>> Begin READING PASSAGE

Well today kinda sucked. It was just one of those off days, ya know? Tonight will be cool though. I'm chillin with Shan, Dan and Tyler. Oh my dear lord i have to pee so bad, hahaha. I need to shower too. I wreak! mmm smelliness, ya I'm smelly. hahaha. I'm wicked fuckin tired too man. heh, it's 4:20. DUDE!!! I just found my CD's I've been lookin for, excuse me for a moment... That's so awesome. haha well I'm gonna go piss then shower, LATER!!!

Faerie Whispers

[20 May 2004|02:16pm]
[ mood | pissed off ]
[ music | Radio ]

I have been thinking about a lot of stuff lately. I've been feeling a lot of things too. Well now i'm pissed cuz the stupid teacher just bitched at me cuz she thinks this is email. Ugh. I just wanna get home, i hate school so much. I'm too aggrivated to type, i'll post later.

>> End READING PASSAGE
>> Begin RAW RECORDS

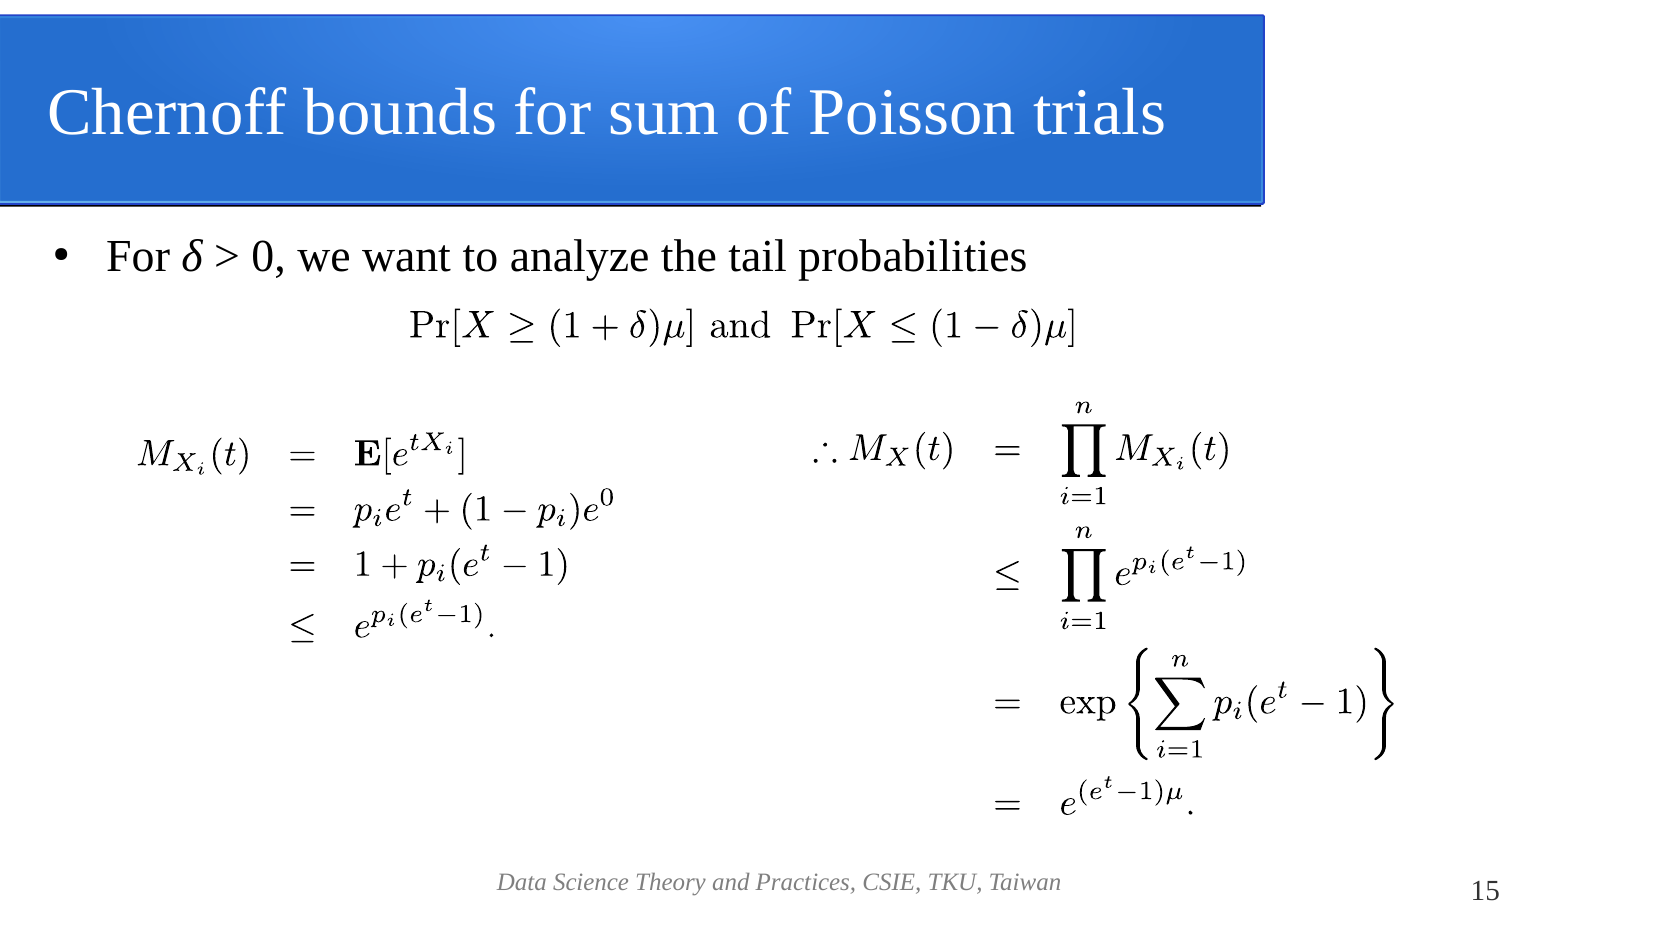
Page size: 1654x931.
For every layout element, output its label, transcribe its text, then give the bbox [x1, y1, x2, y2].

list For δ > 0, we want to analyze the tail probabilities [35, 230, 1524, 770]
picture [134, 431, 615, 644]
title Chernoff bounds for sum of Poisson trials [47, 35, 1199, 189]
picture [812, 401, 1394, 815]
picture [407, 307, 1075, 349]
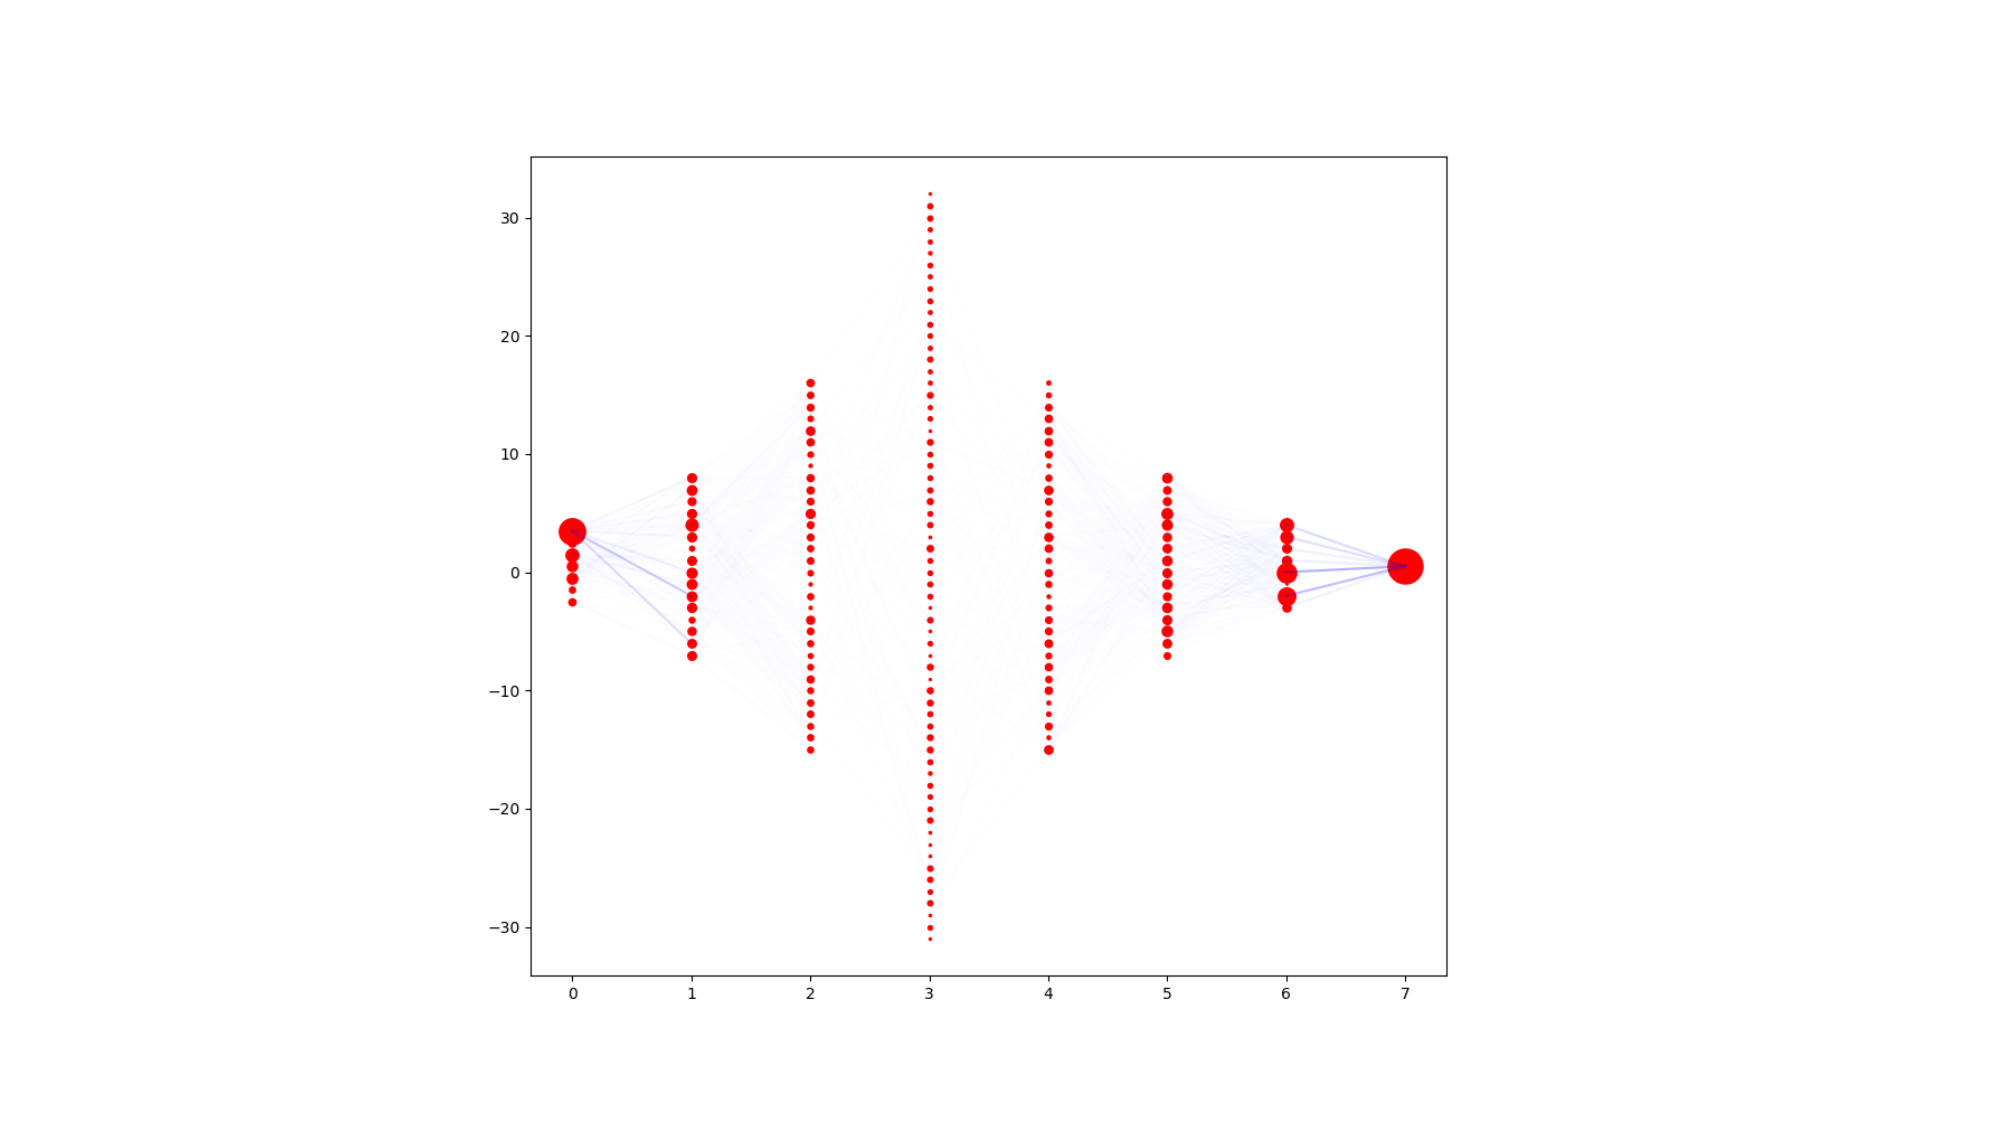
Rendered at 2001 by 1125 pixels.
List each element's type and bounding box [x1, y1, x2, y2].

picture [383, 29, 1565, 1093]
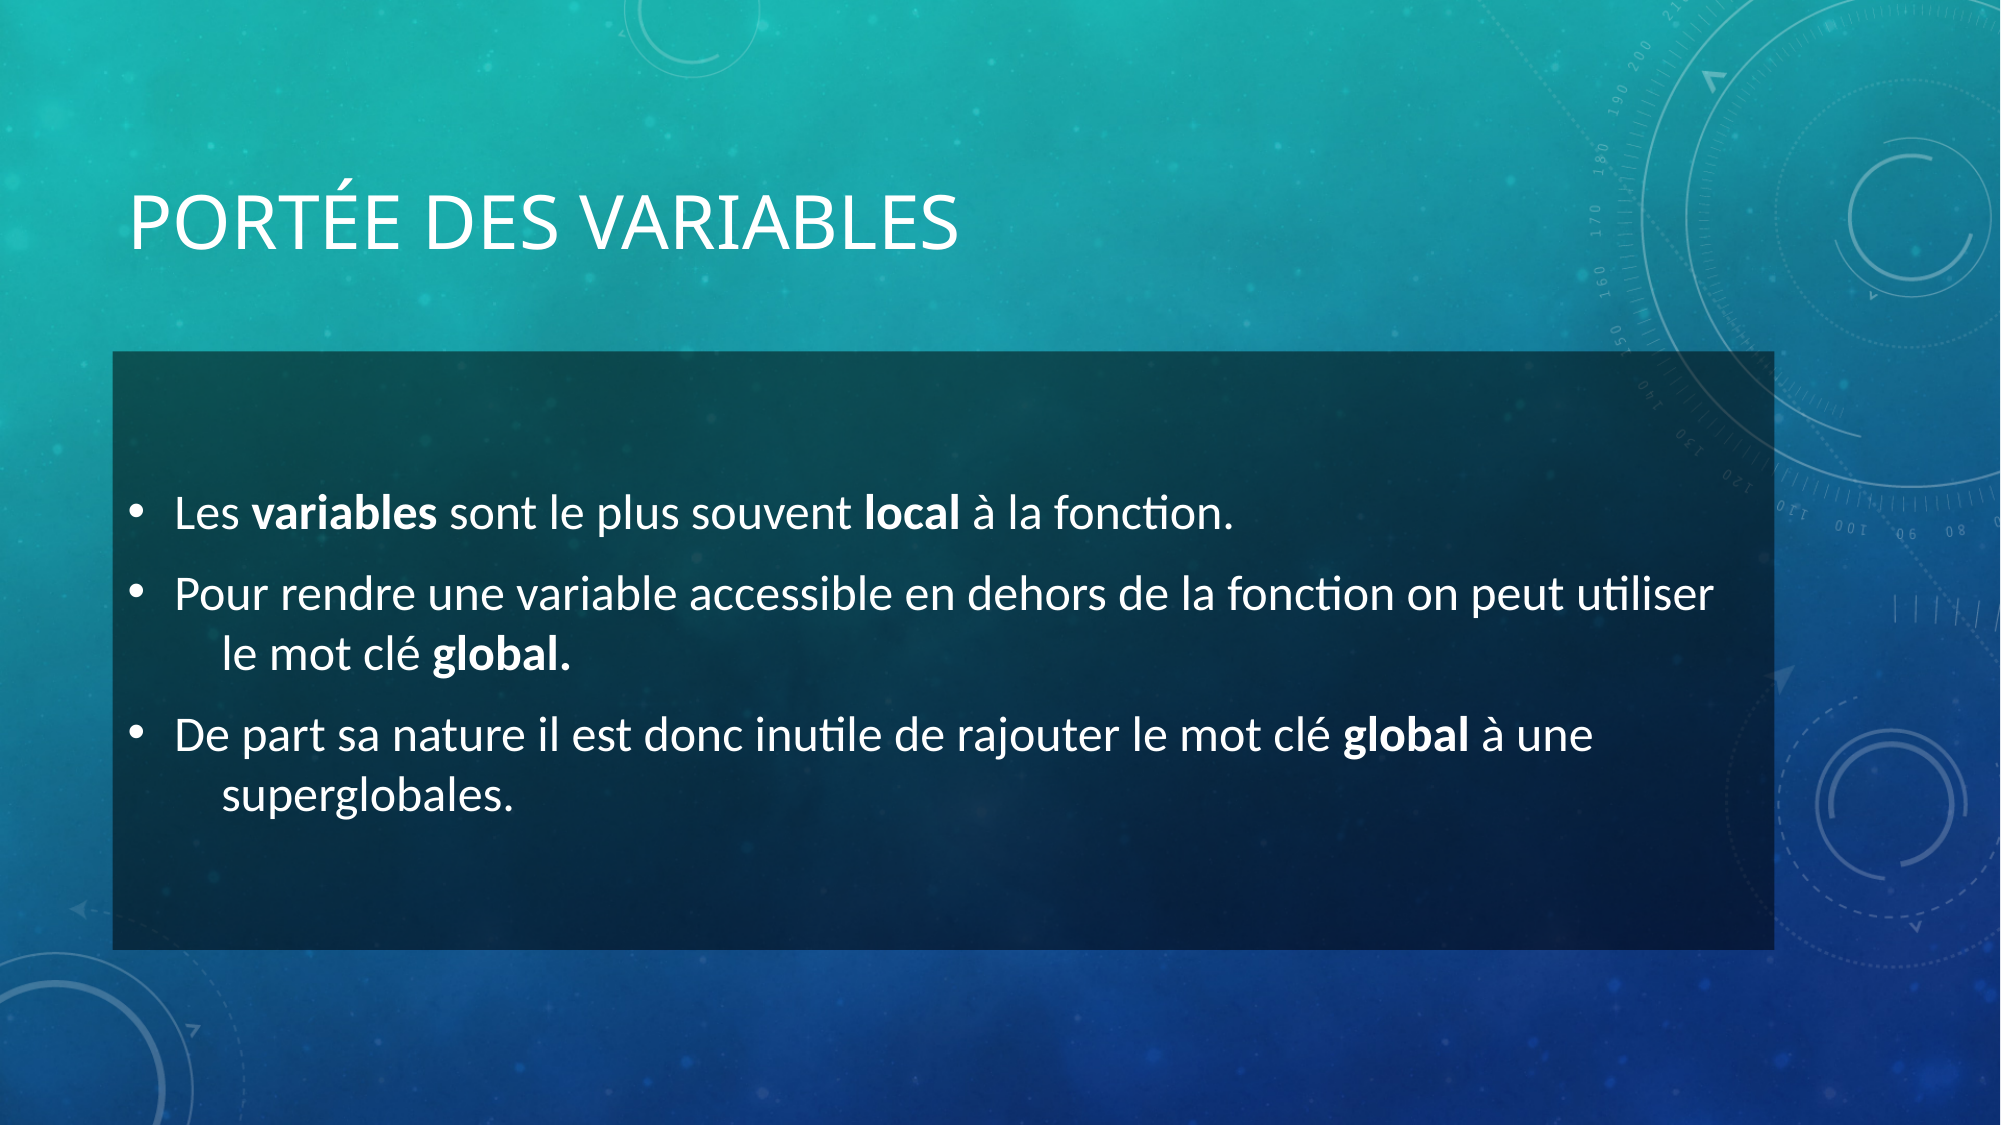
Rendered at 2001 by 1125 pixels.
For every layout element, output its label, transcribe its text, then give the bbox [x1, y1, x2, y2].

title Portée des variables [112, 99, 1775, 339]
list Les variables sont le plus souvent local à la fonction. Pour rendre une variable accessible en dehors de la fonction on peut utiliser le mot clé global. De part sa nature il est donc inutile de rajouter le mot clé global à une superglobales. [112, 351, 1775, 950]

>> End RAW RECORDS

- [REQUIRED TASKS]
a – Transcribe the entries verbatim from their beginning up to and including the line containing "picture [383, 29, 1565, 1093]", leaving the pictures out of your answer.
b – Continue the personal diary from the point at which it stops.

- [ANSWERS FOR THE EXERCISE]
a –
Page size: 1654x931.
For every layout element, output its label, transcribe its text, then give the bbox [x1, y1, x2, y2].

list For δ > 0, we want to analyze the tail probabilities [35, 230, 1524, 770]
picture [134, 431, 615, 644]
title Chernoff bounds for sum of Poisson trials [47, 35, 1199, 189]
picture [812, 401, 1394, 815]
picture [407, 307, 1075, 349]
Rendered at 2001 by 1125 pixels.
List each element's type and bounding box [x1, y1, x2, y2].

picture [383, 29, 1565, 1093]

b –
Faerie Whispers

BEERS [19 May 2004|10:35am]
[ mood | blah ]
[ music | O.A.R. - About an hour ago ]

I'm so bored. I always get done with my geometry work so early and then I still have over an hour left. Well now there's only about 9 minutes left but yeah. I'm in one of those apathetic kinda moods which kinda sucks. I don't wanna go to my study next period. I hate it. IT'S EVIL!!! lol erg. I'm jammin out to some OAR. Tyler got me hooked, they're so good. lmao beer really does sound funny when you add an "S". BEERS, oh geeze. lol. June 31st I'm goin' to see KoRn which I think I already posted but oh well. I'm not all that excited cuz i've already seen 'em 3 times and I'd really like to go to Ozzfest but since Jessie's new barely jailbait wanted to go we have to go to project revolution instead of Ozzfest. Hopefully I'll find a way to get to Ozzfest, I'll go by myself if I have too. That'd be kinda scary eh? Well I think the period is almost over so I'm out, later.

Faerie Whispers

:) [18 May 2004|10:26pm]
[ mood | happy ]
[ music | Massive Attack - Teardrop ]

I have never been this happy in my life. Have you ever been so happy that you were sad cuz you didn't want it to ever end? I'm kinda scared and confused cuz I don't know what i'm feeling but it's deffinatly all good I'm just scared cuz i don't wanna scare him off and I'm confused cuz I don't know what I'm feeling (all positive, lol). Tonight I started thinking... but there was only one thing well... person on my mind...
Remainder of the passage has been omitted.